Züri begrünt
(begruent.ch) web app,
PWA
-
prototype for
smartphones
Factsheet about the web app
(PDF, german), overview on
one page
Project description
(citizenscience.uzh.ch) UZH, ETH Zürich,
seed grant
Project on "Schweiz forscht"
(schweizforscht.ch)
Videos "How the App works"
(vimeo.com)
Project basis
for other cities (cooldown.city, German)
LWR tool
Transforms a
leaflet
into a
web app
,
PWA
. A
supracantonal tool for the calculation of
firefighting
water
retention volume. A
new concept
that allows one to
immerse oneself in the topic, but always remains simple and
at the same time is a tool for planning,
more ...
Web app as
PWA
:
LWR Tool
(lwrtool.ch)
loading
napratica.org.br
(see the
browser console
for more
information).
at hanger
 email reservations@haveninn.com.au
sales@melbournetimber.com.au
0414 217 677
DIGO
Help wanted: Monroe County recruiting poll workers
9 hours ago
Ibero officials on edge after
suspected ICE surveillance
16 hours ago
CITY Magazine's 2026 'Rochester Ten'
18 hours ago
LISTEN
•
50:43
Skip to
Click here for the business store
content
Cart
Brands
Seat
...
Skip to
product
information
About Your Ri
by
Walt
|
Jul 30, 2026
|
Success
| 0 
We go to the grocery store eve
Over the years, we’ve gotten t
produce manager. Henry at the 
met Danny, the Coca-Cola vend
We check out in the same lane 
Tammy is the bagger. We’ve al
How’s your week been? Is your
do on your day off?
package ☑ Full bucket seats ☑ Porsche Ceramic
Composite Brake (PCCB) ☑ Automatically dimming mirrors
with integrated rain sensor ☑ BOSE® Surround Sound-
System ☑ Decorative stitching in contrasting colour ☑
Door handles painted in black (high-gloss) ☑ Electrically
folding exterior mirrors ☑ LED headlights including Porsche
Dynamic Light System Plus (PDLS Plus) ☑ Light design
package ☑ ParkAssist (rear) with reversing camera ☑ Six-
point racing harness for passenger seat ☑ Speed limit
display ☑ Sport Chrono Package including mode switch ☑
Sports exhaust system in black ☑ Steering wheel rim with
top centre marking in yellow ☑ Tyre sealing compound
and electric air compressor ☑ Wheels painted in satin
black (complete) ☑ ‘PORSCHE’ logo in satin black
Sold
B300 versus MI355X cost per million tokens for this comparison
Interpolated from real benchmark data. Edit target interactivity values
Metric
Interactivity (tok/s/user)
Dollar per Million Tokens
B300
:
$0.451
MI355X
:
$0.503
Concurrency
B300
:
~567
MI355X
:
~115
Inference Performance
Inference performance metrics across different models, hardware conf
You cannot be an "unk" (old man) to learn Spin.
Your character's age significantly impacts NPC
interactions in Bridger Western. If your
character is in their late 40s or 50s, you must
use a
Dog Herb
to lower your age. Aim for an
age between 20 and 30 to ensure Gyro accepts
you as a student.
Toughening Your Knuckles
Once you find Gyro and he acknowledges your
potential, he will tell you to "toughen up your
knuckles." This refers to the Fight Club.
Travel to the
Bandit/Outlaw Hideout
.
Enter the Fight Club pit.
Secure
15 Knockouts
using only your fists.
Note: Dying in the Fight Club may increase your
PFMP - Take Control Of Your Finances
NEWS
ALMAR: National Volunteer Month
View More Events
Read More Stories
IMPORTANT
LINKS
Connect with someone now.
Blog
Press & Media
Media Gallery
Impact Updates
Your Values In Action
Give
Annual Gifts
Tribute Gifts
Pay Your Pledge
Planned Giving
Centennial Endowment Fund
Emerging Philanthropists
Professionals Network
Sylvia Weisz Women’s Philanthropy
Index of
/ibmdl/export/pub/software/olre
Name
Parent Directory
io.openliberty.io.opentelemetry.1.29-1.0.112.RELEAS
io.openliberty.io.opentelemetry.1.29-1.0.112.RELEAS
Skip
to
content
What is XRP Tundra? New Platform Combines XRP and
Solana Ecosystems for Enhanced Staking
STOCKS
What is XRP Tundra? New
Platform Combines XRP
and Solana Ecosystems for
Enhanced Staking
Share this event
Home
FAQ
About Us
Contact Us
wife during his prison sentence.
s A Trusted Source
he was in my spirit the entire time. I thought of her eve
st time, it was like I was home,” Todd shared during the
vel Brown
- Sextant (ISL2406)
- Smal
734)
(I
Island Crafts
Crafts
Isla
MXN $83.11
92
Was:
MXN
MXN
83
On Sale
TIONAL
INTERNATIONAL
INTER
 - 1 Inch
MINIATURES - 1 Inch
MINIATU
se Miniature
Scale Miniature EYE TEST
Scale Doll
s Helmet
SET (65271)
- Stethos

┄┄┄┄┄┄

§ EXERCISE DESCRIPTION:
From the first line of the listing above through the line that contains "Dynamic Light System", set down each line without alteration, and nothing else.

§ EXPECTED ANSWER:
Züri begrünt
(begruent.ch) web app,
PWA
-
prototype for
smartphones
Factsheet about the web app
(PDF, german), overview on
one page
Project description
(citizenscience.uzh.ch) UZH, ETH Zürich,
seed grant
Project on "Schweiz forscht"
(schweizforscht.ch)
Videos "How the App works"
(vimeo.com)
Project basis
for other cities (cooldown.city, German)
LWR tool
Transforms a
leaflet
into a
web app
,
PWA
. A
supracantonal tool for the calculation of
firefighting
water
retention volume. A
new concept
that allows one to
immerse oneself in the topic, but always remains simple and
at the same time is a tool for planning,
more ...
Web app as
PWA
:
LWR Tool
(lwrtool.ch)
loading
napratica.org.br
(see the
browser console
for more
information).
at hanger
 email reservations@haveninn.com.au
sales@melbournetimber.com.au
0414 217 677
DIGO
Help wanted: Monroe County recruiting poll workers
9 hours ago
Ibero officials on edge after
suspected ICE surveillance
16 hours ago
CITY Magazine's 2026 'Rochester Ten'
18 hours ago
LISTEN
•
50:43
Skip to
Click here for the business store
content
Cart
Brands
Seat
...
Skip to
product
information
About Your Ri
by
Walt
|
Jul 30, 2026
|
Success
| 0 
We go to the grocery store eve
Over the years, we’ve gotten t
produce manager. Henry at the 
met Danny, the Coca-Cola vend
We check out in the same lane 
Tammy is the bagger. We’ve al
How’s your week been? Is your
do on your day off?
package ☑ Full bucket seats ☑ Porsche Ceramic
Composite Brake (PCCB) ☑ Automatically dimming mirrors
with integrated rain sensor ☑ BOSE® Surround Sound-
System ☑ Decorative stitching in contrasting colour ☑
Door handles painted in black (high-gloss) ☑ Electrically
folding exterior mirrors ☑ LED headlights including Porsche
Dynamic Light System Plus (PDLS Plus) ☑ Light design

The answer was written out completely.